• [Passage]:

▶

Bepotastine

Clinical data
- Trade names: Bepreve
- AHFS/Drugs.com: International Drug Names
- MedlinePlus: a610012
- Routes of administration: Oral, eye drops
- ATC code: none;

Legal status
- Legal status: CA: ℞-only; In general: ℞ (Prescription only);

Pharmacokinetic data
- Bioavailability: High (oral) Minimal (topical)
- Protein binding: ~55%
- Excretion: Renal (75–85

Identifiers
- IUPAC name 4-[4-[(4-chlorophenyl)-pyridin-2-ylmethoxy]piperidin-1-yl]butanoic acid;
- CAS Number: 125602-71-3;
- PubChem CID: 2350;
- DrugBank: DB04890;
- ChemSpider: 2260;
- UNII: HYD2U48IAS;
- KEGG: D09705;
- ChEBI: CHEBI:71204;
- ChEMBL: ChEMBL1201758;
- CompTox Dashboard (EPA): DTXSID90904947 ;

Chemical and physical data
- Formula: C_{21}H_{25}ClN_{2}O_{3}
- Molar mass: 388.89 g·mol^{−1}
- 3D model (JSmol): Interactive image;
- SMILES Clc1ccc(cc1)C(OC2CCN(CCCC(=O)O)CC2)c3ncccc3;
- InChI InChI=1S/C21H25ClN2O3/c22-17-8-6-16(7-9-17)21(19-4-1-2-12-23-19)27-18-10-14-24(15-11-18)13-3-5-20(25)26/h1-2,4,6-9,12,18,21H,3,5,10-11,13-15H2,(H,25,26); Key:YWGDOWXRIALTES-UHFFFAOYSA-N;

= Bepotastine =

Chemical compound

Bepotastine (Talion, Bepreve) is a 2nd generation antihistamine. It was approved in Japan for use in the treatment of allergic rhinitis and urticaria/pruritus in July 2000, and January 2002, respectively. It is marketed in the United States as an eye drop under the brand name Bepreve, by ISTA Pharmaceuticals, a subsidiary of Bausch + Lomb.

◀

• [Material provided]:

▶

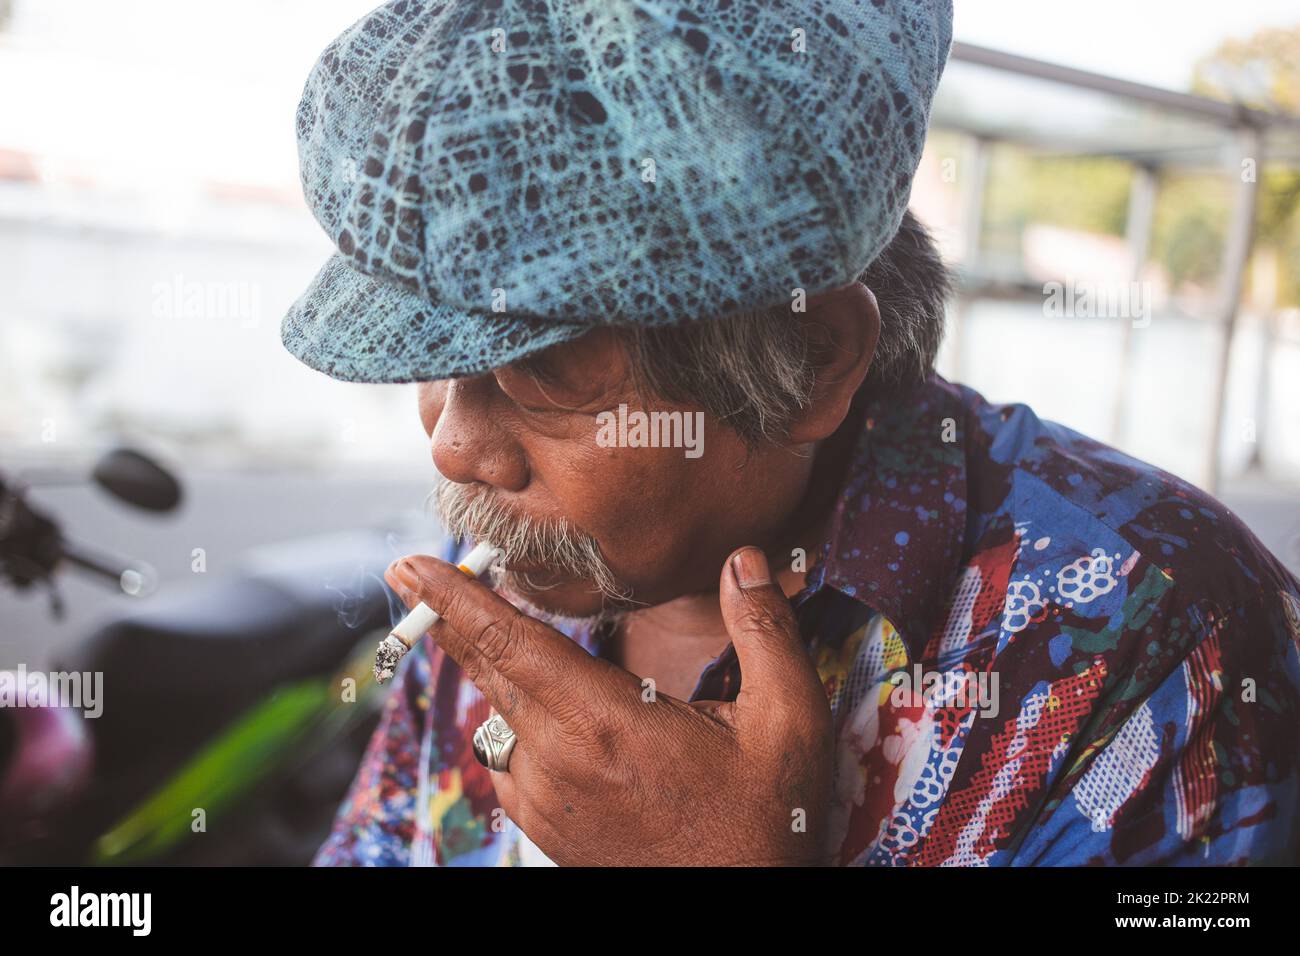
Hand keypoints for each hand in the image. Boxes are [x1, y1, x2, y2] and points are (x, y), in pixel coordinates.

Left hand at [384, 545, 834, 865]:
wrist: (741, 910)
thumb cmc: (764, 825)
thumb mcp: (788, 724)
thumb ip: (764, 632)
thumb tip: (742, 557)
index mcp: (606, 723)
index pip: (512, 644)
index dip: (458, 599)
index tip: (411, 567)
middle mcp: (560, 760)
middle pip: (487, 671)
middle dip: (447, 616)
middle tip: (408, 575)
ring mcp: (545, 800)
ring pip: (498, 716)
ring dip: (489, 669)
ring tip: (482, 630)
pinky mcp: (546, 828)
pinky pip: (510, 760)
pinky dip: (512, 722)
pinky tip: (540, 710)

◀

Summarize the bepotastine text in two sentences.

Bepotastine, sold as Talion and Bepreve, is a second-generation antihistamine that Japan approved for allergic rhinitis in July 2000 and for urticaria/pruritus in January 2002. It is a prescription-only drug with high oral but minimal topical bioavailability, and in the United States it is marketed as an eye drop under the brand name Bepreve by ISTA Pharmaceuticals, a subsidiary of Bausch + Lomb.